A bit of mud and rain
never stopped a botanist!
Image: C. Byrne
"The Castletown Estate event was held on a lovely bright sunny day in late June, people came along to enjoy not only the plants but also the sun and scenery of this beautiful area. Castletown is made up of parklands and a large Palladian style house built in the 1720’s. On site there are a number of habitats; arable land, woodland, a wildflower meadow and the River Liffey flowing along its boundary. Although the parklands are managed as a public amenity and often brimming with people, they are still home to a few rarities.

"We were delighted to find Hairy St.
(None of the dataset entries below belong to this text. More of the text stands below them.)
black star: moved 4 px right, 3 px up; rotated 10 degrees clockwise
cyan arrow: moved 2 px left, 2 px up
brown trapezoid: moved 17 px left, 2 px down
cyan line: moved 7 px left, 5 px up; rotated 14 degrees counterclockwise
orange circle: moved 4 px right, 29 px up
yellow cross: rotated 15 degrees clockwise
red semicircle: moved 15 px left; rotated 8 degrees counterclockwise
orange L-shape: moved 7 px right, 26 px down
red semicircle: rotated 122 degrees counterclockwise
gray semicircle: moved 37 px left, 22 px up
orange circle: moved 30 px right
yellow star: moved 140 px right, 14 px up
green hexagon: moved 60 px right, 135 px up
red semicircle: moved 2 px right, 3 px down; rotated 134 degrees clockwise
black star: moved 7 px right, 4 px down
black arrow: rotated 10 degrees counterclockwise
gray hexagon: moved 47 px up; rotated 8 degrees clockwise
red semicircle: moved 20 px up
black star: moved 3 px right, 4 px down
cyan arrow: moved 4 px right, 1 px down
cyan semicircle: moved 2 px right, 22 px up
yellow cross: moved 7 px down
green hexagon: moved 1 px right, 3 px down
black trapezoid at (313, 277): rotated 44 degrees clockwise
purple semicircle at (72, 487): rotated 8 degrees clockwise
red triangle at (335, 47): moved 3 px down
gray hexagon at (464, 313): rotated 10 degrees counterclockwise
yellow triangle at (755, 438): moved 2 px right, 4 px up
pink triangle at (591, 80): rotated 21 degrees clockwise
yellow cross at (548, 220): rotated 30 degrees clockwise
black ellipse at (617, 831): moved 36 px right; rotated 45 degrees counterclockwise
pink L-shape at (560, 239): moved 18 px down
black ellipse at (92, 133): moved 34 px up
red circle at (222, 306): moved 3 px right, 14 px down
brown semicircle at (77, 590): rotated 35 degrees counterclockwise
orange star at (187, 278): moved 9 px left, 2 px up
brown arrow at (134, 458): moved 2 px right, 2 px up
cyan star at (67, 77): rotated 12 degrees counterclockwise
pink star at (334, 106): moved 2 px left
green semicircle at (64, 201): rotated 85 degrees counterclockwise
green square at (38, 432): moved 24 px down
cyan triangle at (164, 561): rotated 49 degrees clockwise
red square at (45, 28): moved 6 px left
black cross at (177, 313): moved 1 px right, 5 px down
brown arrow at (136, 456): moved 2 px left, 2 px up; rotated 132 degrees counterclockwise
John's-wort Hypericum hirsutum enjoying the sweltering heat; maybe a week later and these hairy plants would have been in flower for us to enjoy. We were content to see a faint glimmer of yellow petals emerging between the sepals. Each area of the park had its own merits; the meadow was brimming with grasses, yellow-rattle and many other flowering herbs, the woodland in the park provided a much needed reprieve from the never-ending sunshine and the ha-has (a strange landscape design) were brimming with biodiversity. One of the highlights of the day was sitting down to a pleasant lunch with lovely people overlooking the beautiful River Liffey; it doesn’t get much better that that!

Pyrola rotundifolia
Image courtesy of John
Crellin/ Floral Images
"The second outing to Ballynafagh Lake was a walk in the park (pun intended) due to my now extensive experience of leading one whole previous excursion; well truthfully it was due to the appearance of the one and only Rory Hodd. Thanks Rory. No plant went unidentified (with the exception of one awkward willow but I think that is very forgivable!). What this outing lacked in sunshine, it made up for in interesting plants. We admired all sorts of boggy wonders on the day and even saw Round-leaved Wintergreen Pyrola rotundifolia and two very impressive patches of Variegated Horsetail Equisetum variegatum. We practised our berry foraging skills along the way, munching on bilberries, raspberries and blackberries.

"Most importantly I want to thank all those who have taken the time to come along to any of the Dublin BSBI outings; I hope you had a fabulous time! Anyone interested in coming to one of our future events, please email to be added to our list".

Thanks Cliona - now that you have two botany meetings under your belt as leader, there will be no stopping you!

Friday 7 September 2018

Hunting urban plants in Strathpeffer

Recording urban wall plants
Image: M. Dean
You'll be well aware that BSBI botanists have been out recording this year in the run-up to Atlas 2020 but did you know that our members also contribute plant records to other projects? There's the National Plant Monitoring Scheme of course, in which BSBI is a partner. You can find out more about what NPMS surveyors have been recording this year in the latest NPMS newsletter which has just been published. 

But maybe you weren't aware that BSBI members in Scotland have also been contributing to projects run by the Botanical Society of Scotland (BSS), such as the Urban Flora of Scotland project.

Lancashire-based botanist Mary Dean has been in touch to tell me about the field meeting  in late June which she co-led with Brian Ballinger, County Recorder for Easter Ross. The meeting was a joint BSBI/ BSS meeting and it was held in Strathpeffer, an attractive and popular small spa town. As well as recording for Atlas 2020, the plan was to record for the Urban Flora Project. 

Recording in a dried-up lochan
Image: M. Dean
So they ventured into the lochs and woodland outside the town to try and update records for Corallorhiza trifida (Coralroot Orchid) and Pyrola and Orthilia species (Wintergreens). They also hunted in the town itself for urban species that had been recorded in the past, such as Thalictrum minus (Lesser Meadow-rue), Dactylorhiza maculata (Heath Spotted-orchid) and various neophytes.

The final species list hasn't been published yet but highlights will appear in the next BSBI Yearbook (which is sent out to all BSBI members) and in Brian's annual report on the Easter Ross webpage, alongside useful local resources such as a Rare Plant Register, a list of plants on walls in Easter Ross, a list of local epiphytes, a Graveyard Flora of the county and a Flora of Far North Railway Stations.